So tonight we’re starting sleep training. I feel so depressed about it because we’ve tried all sorts of things before and they’ve never worked. Also, I haven’t found any book that I think is both effective and humane (I think I have read every single book on the subject of baby/toddler sleep issues). The “no cry” books are so obsessive about the baby not shedding one tear that the advice isn’t very helpful (for us, anyway); but the other books just say “leave the child in his room to cry alone, he’ll get used to it, ” which is ridiculous.
I know that whatever I do will involve some serious crying on his part, considering that anything short of me lying on my left side so that I can face him and bear the brunt of his flailing hands and feet leads to major tears. I HATE to hear my son cry, it really, REALLY bothers me, so this is not going to be easy. Yet something has to give. My son and I are both constantly exhausted and I have to have at least some improvement to the situation before the new baby gets here.
Currently I have only two sleep training goals: a) that he learn to fall asleep with minimal intervention on my part, and b) that he sleep in his crib. I plan to sleep right next to the crib and will continue doing that indefinitely if that’s what he needs, but I just cannot share a bed with him any longer.

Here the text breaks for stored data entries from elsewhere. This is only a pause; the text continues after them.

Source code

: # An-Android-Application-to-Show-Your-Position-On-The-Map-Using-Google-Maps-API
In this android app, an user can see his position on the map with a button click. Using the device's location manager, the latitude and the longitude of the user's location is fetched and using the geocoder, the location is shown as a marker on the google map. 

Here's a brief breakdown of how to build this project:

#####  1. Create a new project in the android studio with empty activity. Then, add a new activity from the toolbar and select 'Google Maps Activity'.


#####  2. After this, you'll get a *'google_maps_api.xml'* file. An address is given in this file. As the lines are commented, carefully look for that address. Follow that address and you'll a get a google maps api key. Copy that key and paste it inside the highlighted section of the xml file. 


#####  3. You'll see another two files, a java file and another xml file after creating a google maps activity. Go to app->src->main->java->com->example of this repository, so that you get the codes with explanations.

Anyway, that’s the long, rambling version of why I need your prayers. Please pray for me that I’m doing the right thing and am able to follow through, and pray for my son the this is not too traumatic for him and that he’ll finally be able to get the sleep he needs.
(Quick disclaimer: I don’t mean for this to be an anti-family-bed post. It doesn’t work for us, but I know a lot of people who happily use this sleep method with no problems.)